Media mogul Barry Diller has decided to break up his holding company, IAC/InterActiveCorp, into five separate companies. HSN will be split off as part of a "retailing" group along with a catalog operation that includes Ballard Designs and Frontgate.
Barry Diller (File)
HSN employs about 2,500 people in the Tampa Bay area, primarily at a St.
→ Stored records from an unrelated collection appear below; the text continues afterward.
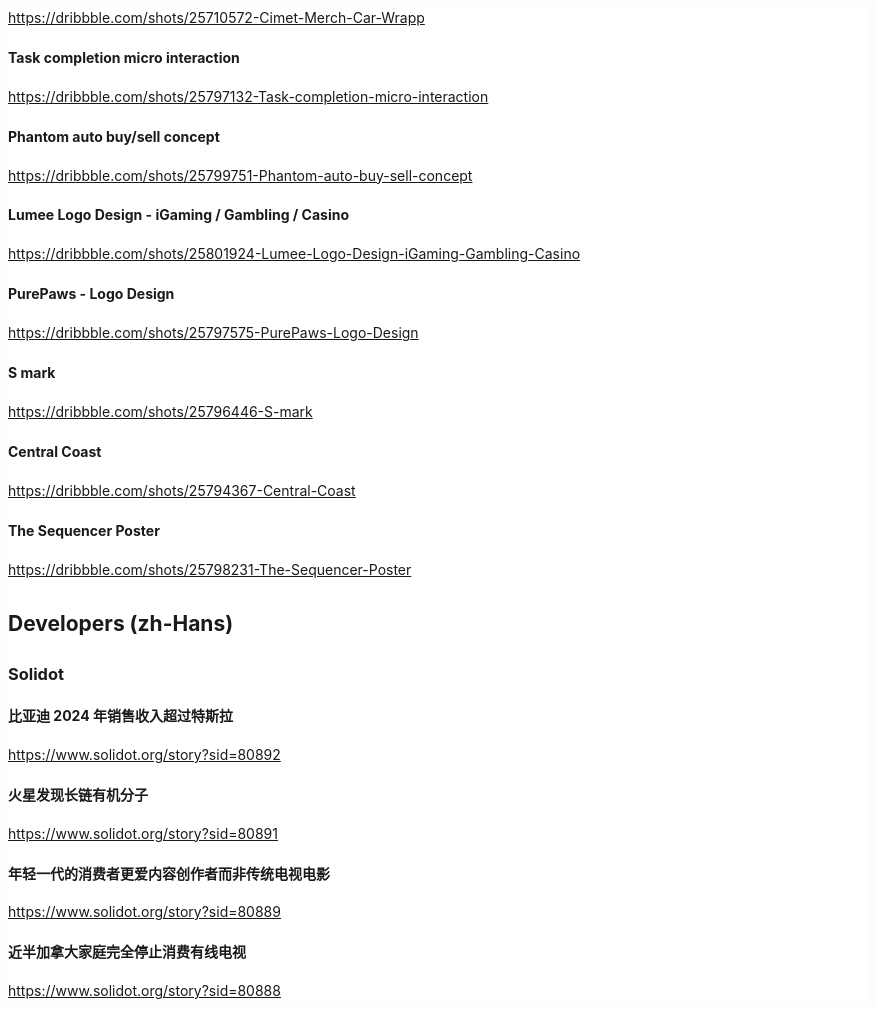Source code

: <span style="color: blue!80!green"><https://dribbble.com/shots/25710572-Cimet-Merch-Car-Wrapp></span>

#### Task completion micro interaction

<span style="color: blue!80!green"><https://dribbble.com/shots/25797132-Task-completion-micro-interaction></span>

#### Phantom auto buy/sell concept

<span style="color: blue!80!green"><https://dribbble.com/shots/25799751-Phantom-auto-buy-sell-concept></span>

#### Lumee Logo Design - iGaming / Gambling / Casino

<span style="color: blue!80!green"><https://dribbble.com/shots/25801924-Lumee-Logo-Design-iGaming-Gambling-Casino></span>

#### PurePaws - Logo Design

<span style="color: blue!80!green"><https://dribbble.com/shots/25797575-PurePaws-Logo-Design></span>

#### S mark

<span style="color: blue!80!green"><https://dribbble.com/shots/25796446-S-mark></span>

#### Central Coast

<span style="color: blue!80!green"><https://dribbble.com/shots/25794367-Central-Coast></span>

#### The Sequencer Poster

<span style="color: blue!80!green"><https://dribbble.com/shots/25798231-The-Sequencer-Poster></span>

## Developers (zh-Hans)

### Solidot

#### 比亚迪 2024 年销售收入超过特斯拉

<span style="color: blue!80!green"><https://www.solidot.org/story?sid=80892></span>

#### 火星发现长链有机分子

<span style="color: blue!80!green"><https://www.solidot.org/story?sid=80891></span>

#### 年轻一代的消费者更爱内容创作者而非传统电视电影

<span style="color: blue!80!green"><https://www.solidot.org/story?sid=80889></span>

#### 近半加拿大家庭完全停止消费有线电视

<span style="color: blue!80!green"><https://www.solidot.org/story?sid=80888></span>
Petersburg-based television production and customer service operation that runs 24 hours a day, selling everything from knives and sweaters to blenders and computers.
It was not immediately clear what effect Diller's move would have on HSN's local operation.
Diller, chairman and CEO of IAC, has spent years gathering a wide range of businesses under the IAC umbrella, hoping to blend them into an interactive-services giant that includes such high-profile brands as Match.com, Lending Tree and Ticketmaster.
"While we've created a lot of value, I've always believed our complexity and many mouthfuls of sentences to explain who we are and what our strategy is have hampered clarity and understanding with all our constituencies, particularly investors," Diller said in a statement issued this morning.
Upon completion of the transaction, IAC's shareholders will own 100 percent of the equity in all five companies (IAC, HSN, Ticketmaster, Interval and LendingTree). The transaction is expected to be tax-free for IAC and its shareholders.
In morning trading, a share in IAC increased $2.04 to $31.66.